Start of Records for this task
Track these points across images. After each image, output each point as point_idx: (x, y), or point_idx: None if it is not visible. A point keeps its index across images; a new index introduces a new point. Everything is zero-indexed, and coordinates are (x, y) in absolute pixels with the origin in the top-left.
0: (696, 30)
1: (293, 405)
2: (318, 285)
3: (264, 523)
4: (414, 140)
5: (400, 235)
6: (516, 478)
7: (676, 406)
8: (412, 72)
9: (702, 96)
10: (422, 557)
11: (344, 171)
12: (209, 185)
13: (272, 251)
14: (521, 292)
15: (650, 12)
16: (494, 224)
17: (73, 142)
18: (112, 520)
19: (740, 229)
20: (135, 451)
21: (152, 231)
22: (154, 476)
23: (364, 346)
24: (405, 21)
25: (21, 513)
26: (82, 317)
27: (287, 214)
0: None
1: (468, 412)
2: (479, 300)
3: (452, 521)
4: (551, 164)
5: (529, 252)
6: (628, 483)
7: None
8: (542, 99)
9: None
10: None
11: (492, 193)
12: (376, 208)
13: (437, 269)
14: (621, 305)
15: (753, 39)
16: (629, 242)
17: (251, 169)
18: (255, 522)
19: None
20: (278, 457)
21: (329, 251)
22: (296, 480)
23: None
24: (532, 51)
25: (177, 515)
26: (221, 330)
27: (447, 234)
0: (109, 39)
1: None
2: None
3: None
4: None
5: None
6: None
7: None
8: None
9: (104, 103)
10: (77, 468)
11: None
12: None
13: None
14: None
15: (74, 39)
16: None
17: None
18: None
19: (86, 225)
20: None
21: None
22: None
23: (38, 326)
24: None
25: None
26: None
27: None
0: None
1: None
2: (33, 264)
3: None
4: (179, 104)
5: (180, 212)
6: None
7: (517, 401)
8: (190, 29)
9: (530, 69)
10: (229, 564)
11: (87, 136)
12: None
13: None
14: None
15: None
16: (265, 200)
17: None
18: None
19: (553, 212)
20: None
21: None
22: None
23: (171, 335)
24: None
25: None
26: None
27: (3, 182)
End of Records for this task
◆ **Directions**
Can you arrange every line of the records above as a numbered list, leaving out any blank lines?

◆ **Exercise response**
1. Track these points across images. After each image, output each point as point_idx: (x, y), or point_idx: None if it is not visible. A point keeps its index across images; a new index introduces a new point. Everything is zero-indexed, and coordinates are (x, y) in absolute pixels with the origin in the top-left.
2. 0: (696, 30)
3. 1: (293, 405)
4. 2: (318, 285)
5. 3: (264, 523)
6. 4: (414, 140)
7. 5: (400, 235)
8. 6: (516, 478)
9. 7: (676, 406)
10. 8: (412, 72)
11. 9: (702, 96)
12. 10: (422, 557)
13. 11: (344, 171)
14. 12: (209, 185)
15. 13: (272, 251)
16. 14: (521, 292)
17. 15: (650, 12)
18. 16: (494, 224)
19. 17: (73, 142)
20. 18: (112, 520)
21. 19: (740, 229)
22. 20: (135, 451)
23. 21: (152, 231)
24. 22: (154, 476)
25. 23: (364, 346)
26. 24: (405, 21)
27. 25: (21, 513)
28. 26: (82, 317)
29. 27: (287, 214)
30. 0: None
31. 1: (468, 412)
32. 2: (479, 300)
33. 3: (452, 521)
34. 4: (551, 164)
35. 5: (529, 252)
36. 6: (628, 483)
37. 7: None
38. 8: (542, 99)
39. 9: None
40. 10: None
41. 11: (492, 193)
42. 12: (376, 208)
43. 13: (437, 269)
44. 14: (621, 305)
45. 15: (753, 39)
46. 16: (629, 242)
47. 17: (251, 169)
48. 18: (255, 522)
49. 19: None
50. 20: (278, 457)
51. 21: (329, 251)
52. 22: (296, 480)
53. 23: None
54. 24: (532, 51)
55. 25: (177, 515)
56. 26: (221, 330)
57. 27: (447, 234)
58. 0: (109, 39)
59. 1: None
60. 2: None
61. 3: None
62. 4: None
63. 5: None
64. 6: None
65. 7: None
66. 8: None
67. 9: (104, 103)
68. 10: (77, 468)
69. 11: None
70. 12: None
71. 13: None
72. 14: None
73. 15: (74, 39)
74. 16: None
75. 17: None
76. 18: None
77. 19: (86, 225)
78. 20: None
79. 21: None
80. 22: None
81. 23: (38, 326)
82. 24: None
83. 25: None
84. 26: None
85. 27: None
86. 0: None
87. 1: None
88. 2: (33, 264)
89. 3: None
90. 4: (179, 104)
91. 5: (180, 212)
92. 6: None
93. 7: (517, 401)
94. 8: (190, 29)
95. 9: (530, 69)
96. 10: (229, 564)
97. 11: (87, 136)
98. 12: None
99. 13: None
100. 14: None
101. 15: None
102. 16: (265, 200)
103. 17: None
104. 18: None
105. 19: (553, 212)
106. 20: None
107. 21: None
108. 22: None
109. 23: (171, 335)
110. 24: None
111. 25: None
112. 26: None
113. 27: (3, 182)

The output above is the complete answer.